先進自動車バッテリーカンファレンス、米ラスベガスで開催
(米国)
ニューヨーク発
2024年12月23日
「先進自動車バッテリーカンファレンス(AABC)」が12月9~12日、米国ネバダ州ラスベガスで開催された。主催者はエネルギー貯蔵分野のイベント組織のケンブリッジエネルテック。参加登録者数は約1,500人で、スポンサーにはバッテリー関連企業をはじめ約60社が名を連ねた。期間中は、約170社が出展する展示会と、230人以上の登壇者によるセミナーが同時開催され、活発な議論が行われた。AABCには、催事名のとおり、バッテリーの素材、製造装置、サービス分野での先進技術に携わる企業が参加し、完成車やバッテリーメーカーの研究開発段階からの事業参画を狙う。

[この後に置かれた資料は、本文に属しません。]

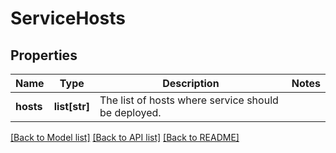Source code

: # ServiceHosts

## Properties
Name | Type | Description | Notes
------------ | ------------- | ------------- | -------------
**hosts** | **list[str]** | The list of hosts where service should be deployed. | 

[[Back to Model list]](../README.md#documentation-for-models) [[Back to API list]](../README.md#documentation-for-api-endpoints) [[Back to README]](../README.md)

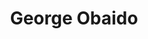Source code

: ---
name: George Obaido
title: George Obaido
link: https://georgeobaido.com/
image: "/assets/organization/organizers/george.jpg"
---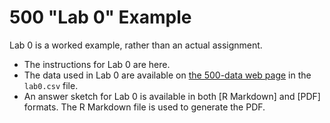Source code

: # 500 "Lab 0" Example

Lab 0 is a worked example, rather than an actual assignment.

- The instructions for Lab 0 are here.
- The data used in Lab 0 are available on [the 500-data web page](https://github.com/THOMASELOVE/500-data) in the `lab0.csv` file.
- An answer sketch for Lab 0 is available in both [R Markdown] and [PDF] formats. The R Markdown file is used to generate the PDF.

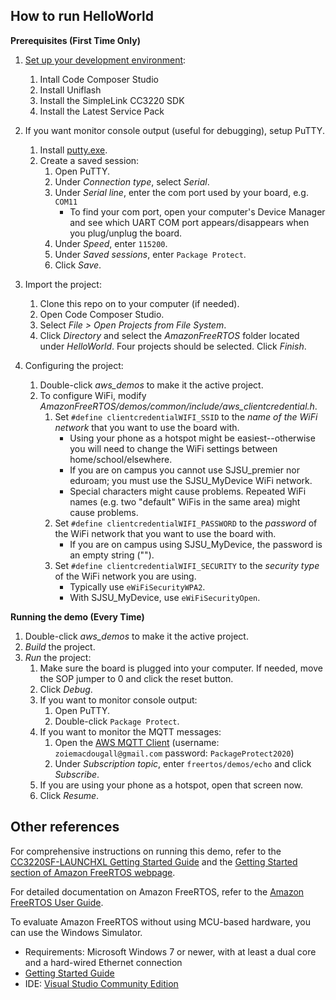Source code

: ## How to run HelloWorld

**Prerequisites (First Time Only)**
1. [Set up your development environment](https://docs.aws.amazon.com/freertos/latest/userguide/getting_started_ti.html#ti-setup-env):
   1. Intall Code Composer Studio
   1. Install Uniflash
   1. Install the SimpleLink CC3220 SDK
   1. Install the Latest Service Pack
   
1. If you want monitor console output (useful for debugging), setup PuTTY.
   1. Install [putty.exe](https://www.chiark.greenend.org.uk/~sgtatham/putty/latest.html).
   1. Create a saved session:
      1. Open PuTTY.
      1. Under *Connection type*, select *Serial*.
      1. Under *Serial line*, enter the com port used by your board, e.g. `COM11`
         + To find your com port, open your computer's Device Manager and see which UART COM port appears/disappears when you plug/unplug the board.
      1. Under *Speed*, enter `115200`.
      1. Under *Saved sessions*, enter `Package Protect`.
      1. Click *Save*.
   
1. Import the project:
   1. Clone this repo on to your computer (if needed).
   1. Open Code Composer Studio.
   1. Select *File > Open Projects from File System*.
   1. Click *Directory* and select the *AmazonFreeRTOS* folder located under *HelloWorld*. Four projects should be selected. Click *Finish*.
1. Configuring the project:
   1. Double-click *aws_demos* to make it the active project.
   1. To configure WiFi, modify *AmazonFreeRTOS/demos/common/include/aws_clientcredential.h*.
      1. Set `#define clientcredentialWIFI_SSID` to the *name of the WiFi network* that you want to use the board with.
         + Using your phone as a hotspot might be easiest--otherwise you will need to change the WiFi settings between home/school/elsewhere.
         + If you are on campus you cannot use SJSU_premier nor eduroam; you must use the SJSU_MyDevice WiFi network.
         + Special characters might cause problems. Repeated WiFi names (e.g. two "default" WiFis in the same area) might cause problems.
      1. Set `#define clientcredentialWIFI_PASSWORD` to the *password* of the WiFi network that you want to use the board with. 
         + If you are on campus using SJSU_MyDevice, the password is an empty string ("").
      1. Set `#define clientcredentialWIFI_SECURITY` to the *security type* of the WiFi network you are using.
         + Typically use `eWiFiSecurityWPA2`.
         + With SJSU_MyDevice, use `eWiFiSecurityOpen`.

**Running the demo (Every Time)**
1. Double-click *aws_demos* to make it the active project.
1. *Build* the project.
1. *Run* the project:
   1. Make sure the board is plugged into your computer. If needed, move the SOP jumper to 0 and click the reset button.
   1. Click *Debug*.
   1. If you want to monitor console output:
      1. Open PuTTY.
      1. Double-click `Package Protect`. 
   1. If you want to monitor the MQTT messages:
      1. Open the [AWS MQTT Client](https://us-west-2.console.aws.amazon.com/iot/home?region=us-west-2#/test) (username: `zoiemacdougall@gmail.com` password: `PackageProtect2020`)
      1. Under *Subscription topic*, enter `freertos/demos/echo` and click *Subscribe*.
   1. If you are using your phone as a hotspot, open that screen now.
   1. Click *Resume*.


## Other references

For comprehensive instructions on running this demo, refer to the [CC3220SF-LAUNCHXL Getting Started Guide](https://docs.aws.amazon.com/freertos/latest/userguide/getting_started_ti.html) and the [Getting Started section of Amazon FreeRTOS webpage](https://aws.amazon.com/freertos).

For detailed documentation on Amazon FreeRTOS, refer to the [Amazon FreeRTOS User Guide](https://aws.amazon.com/documentation/freertos).

To evaluate Amazon FreeRTOS without using MCU-based hardware, you can use the Windows Simulator.
* Requirements: Microsoft Windows 7 or newer, with at least a dual core and a hard-wired Ethernet connection
* [Getting Started Guide](https://docs.aws.amazon.com/freertos/latest/userguide/getting_started_windows.html)
* IDE: [Visual Studio Community Edition](https://www.visualstudio.com/downloads/)
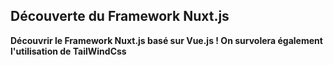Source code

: ## Découverte du Framework Nuxt.js 

**Découvrir le Framework Nuxt.js basé sur Vue.js ! On survolera également l'utilisation de TailWindCss**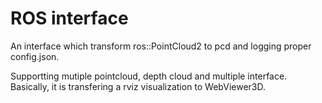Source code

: # ROS interface

An interface which transform ros::PointCloud2 to pcd and logging proper config.json.

Supportting mutiple pointcloud, depth cloud and multiple interface. Basically, it is transfering a rviz visualization to WebViewer3D.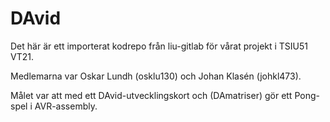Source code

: # DAvid

Det här är ett importerat kodrepo från liu-gitlab för vårat projekt i TSIU51 VT21.

Medlemarna var Oskar Lundh (osklu130) och Johan Klasén (johkl473).

Målet var att med ett DAvid-utvecklingskort och (DAmatriser) gör ett Pong-spel i AVR-assembly.
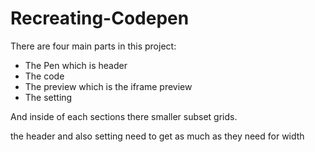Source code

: # Recreating-Codepen

There are four main parts in this project:
- The Pen which is header
- The code
- The preview which is the iframe preview
- The setting

And inside of each sections there smaller subset grids.

the header and also setting need to get as much as they need for width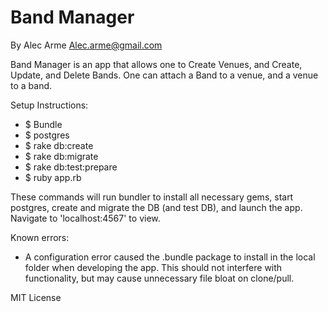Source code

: # Band Manager
By Alec Arme
  Alec.arme@gmail.com

Band Manager is an app that allows one to Create Venues, and Create, Update, and Delete Bands. One can attach a Band to a venue, and a venue to a band.

Setup Instructions:
-  $ Bundle
-  $ postgres
-  $ rake db:create
-  $ rake db:migrate
-  $ rake db:test:prepare
-  $ ruby app.rb

These commands will run bundler to install all necessary gems, start postgres, create and migrate the DB (and test DB), and launch the app. Navigate to 'localhost:4567' to view.


Known errors:
  - A configuration error caused the .bundle package to install in the local folder when developing the app. This should not interfere with functionality, but may cause unnecessary file bloat on clone/pull.


MIT License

展示会では、2023年に続き、ジェトロがバッテリーの素材や製造装置などを扱う日系企業8社を取りまとめて日本ブースを出展。バッテリーの長寿命化や急速充電に対応した各種新素材、米国では初展開のバッテリー生産設備など、今後の技術提携や部品供給の道筋を作ることを目的とした。参加した企業からは、「さまざまな新事業領域の創出ポテンシャルを見つけることができた」「日本ブース出展者同士の会話も非常に有意義で、今後のコラボレーションの可能性も同時に感じた」「展示会としての規模は大きくなかったが、特定の分野に絞った展示会だったので、個々の商談の質がほかの展示会に比べて高かったように感じた」といったコメントが寄せられた。
セミナーでは、自動車メーカーやバッテリーリサイクル企業の幹部らが登壇。ゼネラルモーターズ(GM)のカーク・ケルティ・バッテリーセル・パック部門副社長は「電気自動車(EV)市場の伸びは緩やかになっているものの、依然成長している分野。バッテリー生産に関しては、生産量の調整をしながら、韓国のバッテリーメーカーLGと協力し、米国内を中心に進めていく」と発言した。人件費などコスト高は否めないが、輸入に伴う輸送コストやそのほかのリスクを考慮すると、米国内でのサプライチェーン構築はより有益だ、とみている。また、スウェーデンのバッテリーメーカーであるノースボルトの米国での破産申請(注)に関し、「非常に残念だ。バッテリー事業はとても難しい。GMは当初よりLGという専門家との提携に基づいて事業展開を行ってきたが、これが大きなアドバンテージとなっている。1社単独で進めることは到底考えていない」と述べ、他社との提携が重要であることを強調した。
(左写真)(左から)GM、フォード、レッドウッドマテリアルズの幹部、(右写真)展示会場の様子(いずれもジェトロ撮影)
セミナーではまた、バッテリーのリサイクルにも焦点が当てられた。レッドウッドマテリアルズ(本社:ネバダ州)のコリン・キャンベル最高技術責任者は、バッテリーリサイクル材の輸送の際に大量の二酸化炭素(CO2)が排出されるため、同社では一連の生産プロセスを集約させた拠点を設置するとし、2022年に同社が発表していた正極材の生産が可能なサウスカロライナ州の新拠点の操業を2025年に実現させる、との進捗を発表した。
(注)2024年11月21日に米連邦破産法11条の適用を申請した。